(CercleFinance.com) - Quelques écarts en disent plus long que de savants commentaires: la compagnie UAL a bondi de +68,5%, US Airways de +58%, Continental Airlines de +43%, AMR de +37%, l'avionneur Lockheed Martin s'est envolé de +2,25%, la banque Wachovia a flambé de +27,4% (malgré une perte nette trimestrielle de 8,9Mds$), Bank of America a repris +13,3%, Merrill Lynch +11,8%, Freddy Mac +11%, Wells Fargo et Lehman +10,5%, Citigroup +6,1%.
Au final, le 'S&P-500' a pris +1,35%... l'intégralité des gains étant accumulés au cours des 90 dernières minutes de cotations, le Dow Jones (en hausse dès la 1ère heure) a repris +1,2% malgré la chute de -7% d'American Express et les -11% du laboratoire Merck.
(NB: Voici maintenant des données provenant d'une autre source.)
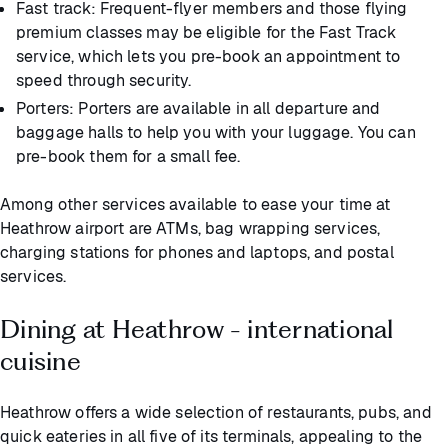
Fast track: Frequent-flyer members and those flying
premium classes may be eligible for the Fast Track
service, which lets you pre-book an appointment to
speed through security.
Porters: Porters are available in all departure and
baggage halls to help you with your luggage. You can
pre-book them for a small fee.
Among other services available to ease your time at
Heathrow airport are ATMs, bag wrapping services,
charging stations for phones and laptops, and postal
services.
Dining at Heathrow - international
cuisine
Heathrow offers a wide selection of restaurants, pubs, and
quick eateries in all five of its terminals, appealing to the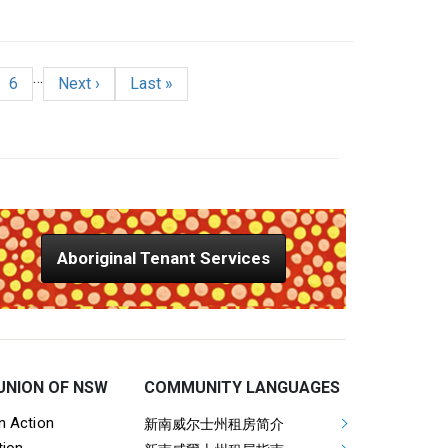
…
age
e
Page
Next page
Last page
6
Next ›
Last »
Aboriginal Tenant Services
UNION OF NSW
COMMUNITY LANGUAGES
ooter Tenants Union Links
Mega Footer Communit
on Action
新南威尔士州租房简介
tion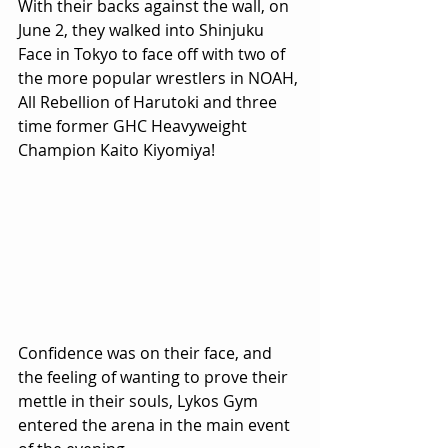
With their backs against the wall, on 
June 2, they walked into Shinjuku 
Face in Tokyo to face off with two of 
the more popular wrestlers in NOAH, 
All Rebellion of Harutoki and three 
time former GHC Heavyweight 
Champion Kaito Kiyomiya!
Confidence was on their face, and 
the feeling of wanting to prove their 
mettle in their souls, Lykos Gym 
entered the arena in the main event 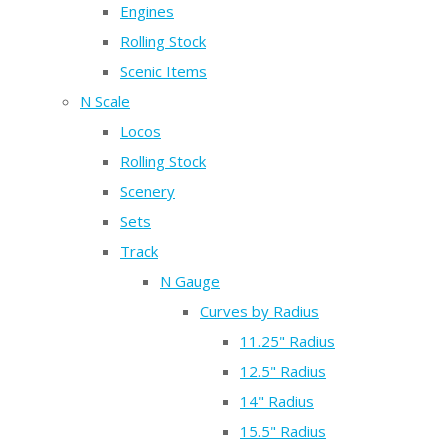
Engines
Rolling Stock
Scenic Items
N Scale
Locos
Rolling Stock
Scenery
Sets
Track
N Gauge
Curves by Radius
11.25" Radius
12.5" Radius
14" Radius
15.5" Radius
Cette séance de mardi présentait pas mal de traits communs avec celle de mercredi dernier: les indices sectoriels des compagnies aériennes et des valeurs bancaires ont de nouveau enregistré des hausses historiques et les achats se sont accélérés en fin de séance, dans une ambiance quasi frénétique, les rachats de découvert se combinant avec des achats 'secs' motivés par le sentiment que les valeurs financières ont été trop massacrées si Henry Paulson dit vrai et que 99% des banques US sont suffisamment capitalisées (ce qui signifie que 1% seulement seraient à risque... mais les fonds de garantie peuvent faire face à ce niveau de sinistralité, ce qui ne serait plus vrai si d'autres IndyMac faisaient faillite au cours des prochaines semaines).
Mais au-delà du plan de sauvetage de 25Mds$ de Fannie Mae et Freddy Mac (présenté par Hank paulson à la presse), les investisseurs ont été aiguillonnés par le brusque reflux du pétrole (de -3%, sous les 127$) survenu peu après que le président de la FED de Philadelphie, Charles Plosser, eut plaidé en faveur d'une remontée des taux US afin d'enrayer la spirale inflationniste aux USA.
La promesse d'une hausse du loyer de l'argent est rarement reçue comme une bonne nouvelle par Wall Street mais dans le cas présent, cela favorise le dégonflement de la spéculation sur le pétrole, ce qui soulage les investisseurs sur les marchés 'actions'.
Par ailleurs les craintes suscitées par l'arrivée de l'ouragan Dolly dans le golf du Mexique se sont largement dissipées ce mardi après que le baril se soit redressé au-delà des 132$ en matinée.
L'effet 'baril' a permis aux opérateurs de faire pratiquement l'impasse sur les trimestriels décevants d'American Express (qui abandonné son objectif d'une croissance annuelle du BPA de 4% à 6%), Apple (-2,5%), Texas Instruments (-14%), Millicom (-22%) ou encore SanDisk (-24%).
Parmi les rares satisfactions du jour, DuPont a repris 2,6%, suite à des résultats trimestriels jugés rassurants par le marché.
Texas Instruments a été sanctionné pour avoir présenté un chiffre d'affaires de 2e trimestre en hausse séquentielle de 2%, là où les analystes attendaient plutôt une progression de 3,6%, et déclaré prévoir une croissance de 1,5% en rythme séquentiel au 3e trimestre, alors que la progression de l'activité est habituellement de 6% à cette période de l'année.
Mais les résultats ne sont pas tout... malgré de sombres perspectives, General Motors a bondi de +9,4% grâce a son plan de réduction de coûts: les opérateurs ont soudain de nouveau envie 'd'y croire' avec l'espoir d'une baisse imminente du prix des carburants.
Avec un tel état d'esprit, le rebond des indices US pourrait se poursuivre et le Dow Jones qui a effacé sans grand effort la barre des 11.500Pts pourrait rejoindre rapidement l'ex-plancher de mars à 11.740Pts.